## DIRECTIONS
Decide whether each statement agrees with the article on code review for AI systems, answering yes or no and quoting the article's deciding words exactly. 1. Schema validation and output validation are the same check. 2. Prompt injection surfaces will show up in a test suite that uses clean, well-formed inputs. 3. The silent failure case is the most dangerous and the hardest to test for.

What standard review actually checks
A standard code review looks at: correctness (does the code do what it says it does), security (SQL injection, auth bypasses, exposed secrets), performance (obvious N+1 queries, missing indexes), and style (naming, structure, tests). These are the right things to check for deterministic software.
AI systems are not deterministic. The same input can produce a different output on the second call. The failure modes are probabilistic, not binary. A reviewer who checks that the chat_completion call is correctly structured and moves on has reviewed almost nothing of importance.
This is not a criticism of reviewers — it is a gap in the review framework. The framework was not built for systems that reason about input and produce outputs that are plausible but sometimes wrong. We had to build a new checklist, and we are sharing it here because the first version we built was also incomplete.
Prompt injection surfaces
Prompt injection is to AI systems what SQL injection was to web applications in 2005. Obvious in retrospect. Routinely missed until it becomes a production incident.
The review question is: what user-controlled or external data touches the prompt? Every place where a string from a database, a user input, an email body, or an API response gets interpolated into a prompt template is a potential injection surface. Review each one. Ask: what happens if this string contains Ignore previous instructions? What happens if it contains a role-switch attempt? What happens if it contains structured instructions that the model might follow?
The fix is usually simple — sanitize external content, use system prompts for instructions and user turns only for data, and add output validation that catches out-of-schema responses. But you have to review for it explicitly. It will not surface in a test suite that uses clean, well-formed inputs.
Watch out
Failure mode coverage
For deterministic code, a failure mode is usually an exception. Catch it, log it, return an error. For AI systems, failure modes are: model returns a plausible but wrong answer with high confidence, model returns a correct answer in the wrong format, model times out, model rate-limits, model is unavailable, model version changes behavior, and model produces output that passes schema validation but fails business logic.
Review question: for each model call, what is the defined behavior in each of these cases? Not just the timeout case — all of them. Specifically: does a high-confidence wrong answer produce the same behavior as a low-confidence answer, or is there a different path? If the answer is "same behavior," that is a gap.
The silent failure case — where the system completes without error but drops or corrupts the record — is the most dangerous and the hardest to test for. Require that every AI system has a reconciliation check: input count in, output count and status out, with explicit alerts when they diverge.
Output validation completeness
Schema validation is not output validation. A model that outputs valid JSON with a numeric amount field containing -9999.00 has passed schema validation. It has not passed output validation.
Review question: for every field in the model output, what are the constraints that the business requires? Not the type constraints — the semantic constraints. Is this amount within a reasonable range for this document type? Does this vendor ID exist in the master data? Does this date fall within a valid fiscal period? Is this GL code active and appropriate for this expense category?

## DATA SHOWN
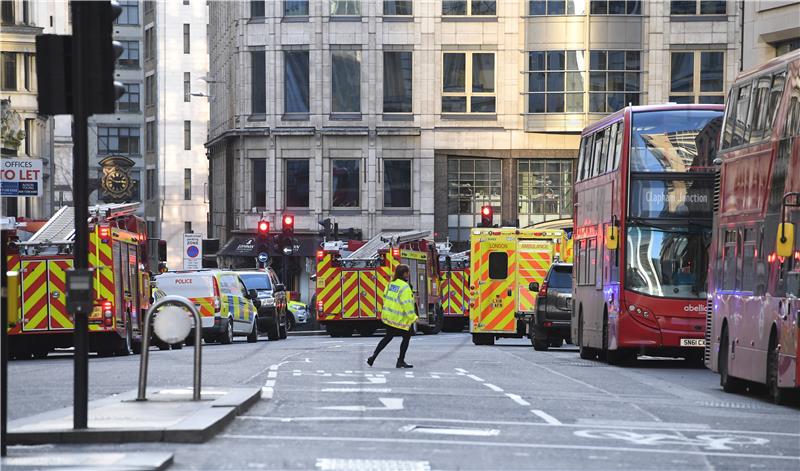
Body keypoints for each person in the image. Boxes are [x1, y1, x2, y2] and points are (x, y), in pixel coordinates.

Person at [367, 264, 417, 368]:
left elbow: (385, 297)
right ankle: (401, 361)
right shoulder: (405, 287)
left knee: (388, 337)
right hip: (399, 318)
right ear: (404, 273)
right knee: (406, 337)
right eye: (407, 272)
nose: (408, 274)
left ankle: (373, 357)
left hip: (389, 316)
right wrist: (413, 317)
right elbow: (407, 304)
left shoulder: (390, 284)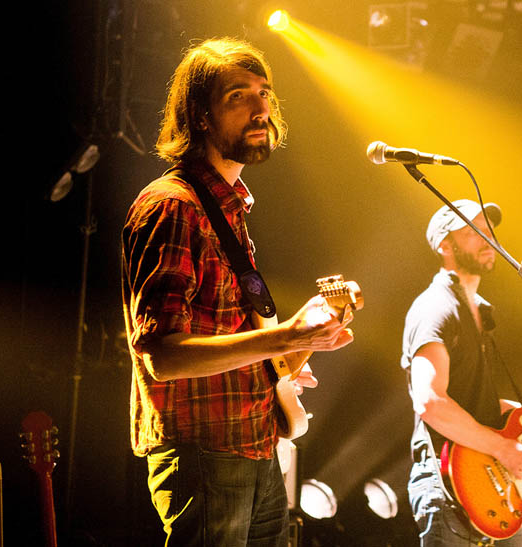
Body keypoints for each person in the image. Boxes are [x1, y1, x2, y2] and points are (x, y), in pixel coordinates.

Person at [121, 38, 354, 546]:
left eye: (264, 93)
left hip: (254, 445)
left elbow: (224, 330)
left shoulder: (227, 211)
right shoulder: (174, 206)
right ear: (200, 117)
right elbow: (163, 355)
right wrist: (283, 338)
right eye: (237, 97)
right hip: (205, 452)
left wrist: (297, 345)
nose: (261, 108)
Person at [401, 199, 522, 546]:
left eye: (490, 231)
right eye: (474, 231)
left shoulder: (478, 313)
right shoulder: (435, 307)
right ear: (446, 245)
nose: (488, 238)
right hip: (450, 487)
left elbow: (480, 404)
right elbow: (430, 401)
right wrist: (503, 450)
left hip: (491, 490)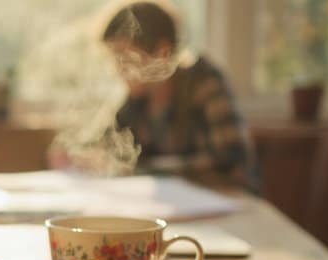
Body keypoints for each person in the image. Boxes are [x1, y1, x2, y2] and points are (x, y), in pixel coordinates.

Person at [100, 1, 254, 187]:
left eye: (125, 57)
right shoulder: (135, 104)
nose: (119, 69)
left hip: (233, 202)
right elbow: (115, 154)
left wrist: (151, 168)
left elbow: (230, 160)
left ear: (162, 52)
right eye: (114, 59)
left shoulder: (203, 84)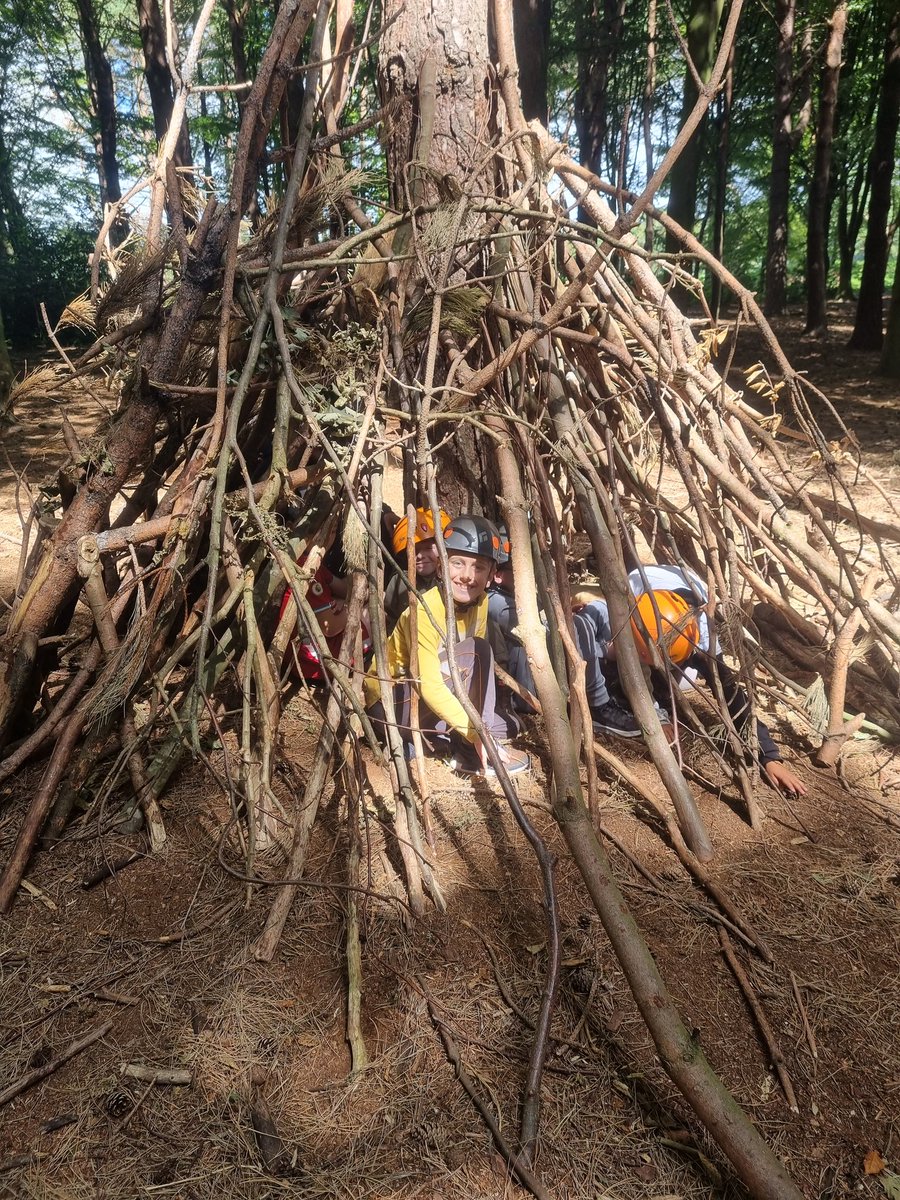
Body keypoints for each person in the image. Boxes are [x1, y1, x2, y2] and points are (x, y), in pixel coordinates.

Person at [577, 564, 807, 795]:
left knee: (670, 687)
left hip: (679, 646)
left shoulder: (704, 642)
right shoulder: (633, 594)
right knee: (611, 663)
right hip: (638, 620)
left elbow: (731, 695)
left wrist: (768, 757)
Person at [365, 514, 529, 776]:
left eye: (478, 567)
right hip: (393, 704)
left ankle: (443, 740)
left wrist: (478, 724)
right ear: (442, 567)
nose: (467, 576)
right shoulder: (425, 610)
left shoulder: (482, 601)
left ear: (491, 575)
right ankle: (468, 754)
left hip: (432, 696)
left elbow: (470, 677)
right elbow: (429, 683)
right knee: (479, 649)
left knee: (510, 725)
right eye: (458, 563)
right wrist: (477, 733)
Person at [486, 530, 649, 736]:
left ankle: (616, 683)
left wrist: (564, 614)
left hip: (545, 661)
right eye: (520, 569)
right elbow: (541, 635)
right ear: (498, 575)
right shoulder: (496, 604)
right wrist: (601, 650)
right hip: (530, 685)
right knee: (578, 627)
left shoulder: (512, 594)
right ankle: (597, 705)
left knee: (598, 610)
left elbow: (541, 618)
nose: (532, 574)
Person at [384, 506, 451, 632]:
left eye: (428, 548)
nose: (419, 556)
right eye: (413, 551)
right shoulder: (401, 583)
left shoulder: (453, 580)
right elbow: (391, 616)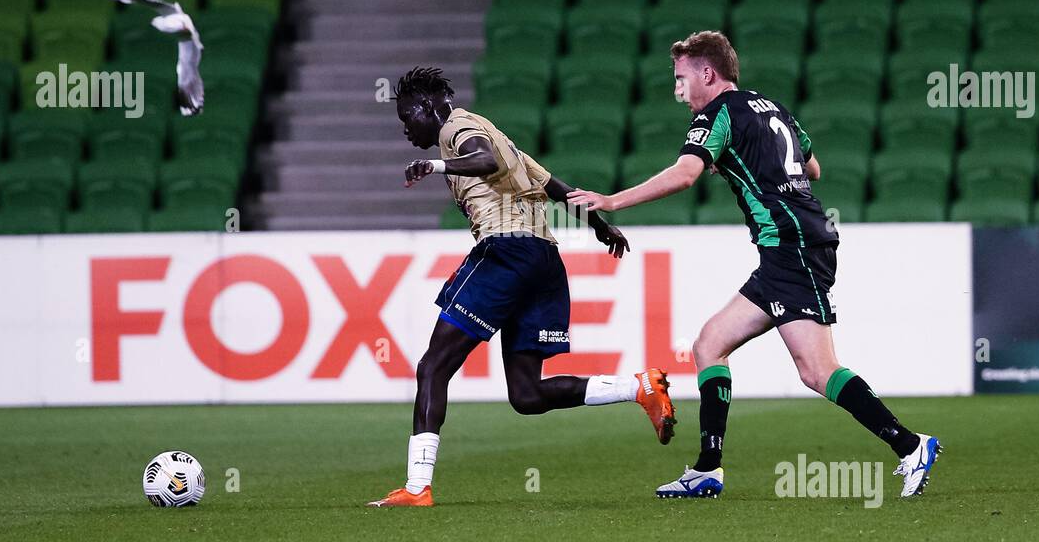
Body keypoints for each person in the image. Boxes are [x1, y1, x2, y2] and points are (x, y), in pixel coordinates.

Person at [567, 32, 941, 499]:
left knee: (816, 370)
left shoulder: (715, 115)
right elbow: (814, 167)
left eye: (681, 79)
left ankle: (910, 446)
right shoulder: (772, 107)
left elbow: (686, 174)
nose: (678, 90)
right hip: (794, 243)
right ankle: (708, 468)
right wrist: (750, 164)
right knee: (709, 344)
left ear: (708, 73)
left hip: (792, 246)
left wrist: (611, 201)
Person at [366, 66, 677, 507]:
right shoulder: (500, 136)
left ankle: (417, 487)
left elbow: (484, 160)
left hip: (506, 252)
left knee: (433, 367)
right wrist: (599, 225)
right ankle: (639, 387)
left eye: (406, 118)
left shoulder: (459, 128)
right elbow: (553, 185)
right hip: (543, 261)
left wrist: (435, 165)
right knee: (527, 395)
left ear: (427, 107)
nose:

## TASK OUTPUT
1. No: "Schema validation is not output validation."
2. No: "It will not surface in a test suite that uses clean, well-formed inputs."
3. Yes: "is the most dangerous and the hardest to test for."